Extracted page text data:
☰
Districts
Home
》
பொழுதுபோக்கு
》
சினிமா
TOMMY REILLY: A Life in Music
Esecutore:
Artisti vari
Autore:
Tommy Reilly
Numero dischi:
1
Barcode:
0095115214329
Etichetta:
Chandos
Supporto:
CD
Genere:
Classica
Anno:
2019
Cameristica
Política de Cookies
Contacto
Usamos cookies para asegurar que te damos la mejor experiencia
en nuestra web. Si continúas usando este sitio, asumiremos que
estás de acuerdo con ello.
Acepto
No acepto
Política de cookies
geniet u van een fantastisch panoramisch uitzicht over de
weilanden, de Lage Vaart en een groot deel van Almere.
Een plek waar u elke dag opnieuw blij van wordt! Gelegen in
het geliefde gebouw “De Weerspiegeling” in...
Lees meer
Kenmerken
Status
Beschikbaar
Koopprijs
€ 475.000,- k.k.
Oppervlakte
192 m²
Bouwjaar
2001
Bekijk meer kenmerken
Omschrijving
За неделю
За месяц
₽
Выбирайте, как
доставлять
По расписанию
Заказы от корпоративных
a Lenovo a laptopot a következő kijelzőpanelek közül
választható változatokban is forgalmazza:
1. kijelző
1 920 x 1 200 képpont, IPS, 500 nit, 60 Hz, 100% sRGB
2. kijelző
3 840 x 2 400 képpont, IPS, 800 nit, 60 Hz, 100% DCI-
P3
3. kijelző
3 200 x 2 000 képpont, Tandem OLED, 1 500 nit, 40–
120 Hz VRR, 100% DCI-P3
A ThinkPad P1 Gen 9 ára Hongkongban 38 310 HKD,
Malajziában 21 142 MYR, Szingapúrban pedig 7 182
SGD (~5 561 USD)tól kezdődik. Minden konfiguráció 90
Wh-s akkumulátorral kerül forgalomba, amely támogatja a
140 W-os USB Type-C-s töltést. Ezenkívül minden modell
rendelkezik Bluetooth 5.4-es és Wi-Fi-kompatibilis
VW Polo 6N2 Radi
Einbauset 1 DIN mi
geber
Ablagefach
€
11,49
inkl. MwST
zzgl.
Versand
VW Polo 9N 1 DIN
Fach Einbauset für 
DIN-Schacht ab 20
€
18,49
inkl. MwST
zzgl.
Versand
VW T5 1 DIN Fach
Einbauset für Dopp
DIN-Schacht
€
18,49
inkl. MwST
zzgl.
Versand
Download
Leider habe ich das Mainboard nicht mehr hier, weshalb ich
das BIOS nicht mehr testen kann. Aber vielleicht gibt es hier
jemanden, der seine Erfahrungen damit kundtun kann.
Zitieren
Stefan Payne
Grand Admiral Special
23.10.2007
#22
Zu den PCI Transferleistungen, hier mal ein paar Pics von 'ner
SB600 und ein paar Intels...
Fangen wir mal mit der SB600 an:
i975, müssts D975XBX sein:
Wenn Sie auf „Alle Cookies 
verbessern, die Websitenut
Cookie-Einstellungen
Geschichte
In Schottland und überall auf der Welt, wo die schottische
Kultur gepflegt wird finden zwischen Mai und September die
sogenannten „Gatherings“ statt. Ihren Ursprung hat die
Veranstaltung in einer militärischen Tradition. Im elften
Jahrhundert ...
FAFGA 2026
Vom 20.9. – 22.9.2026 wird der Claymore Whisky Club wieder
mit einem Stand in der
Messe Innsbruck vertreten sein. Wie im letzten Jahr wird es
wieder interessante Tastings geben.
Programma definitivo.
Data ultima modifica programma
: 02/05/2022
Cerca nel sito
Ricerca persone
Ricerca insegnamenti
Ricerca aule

**PROBLEM:** Above are several records. Count the lines among them that contain "Política" and give only the total.

**REPLY TO THE TASK:** 2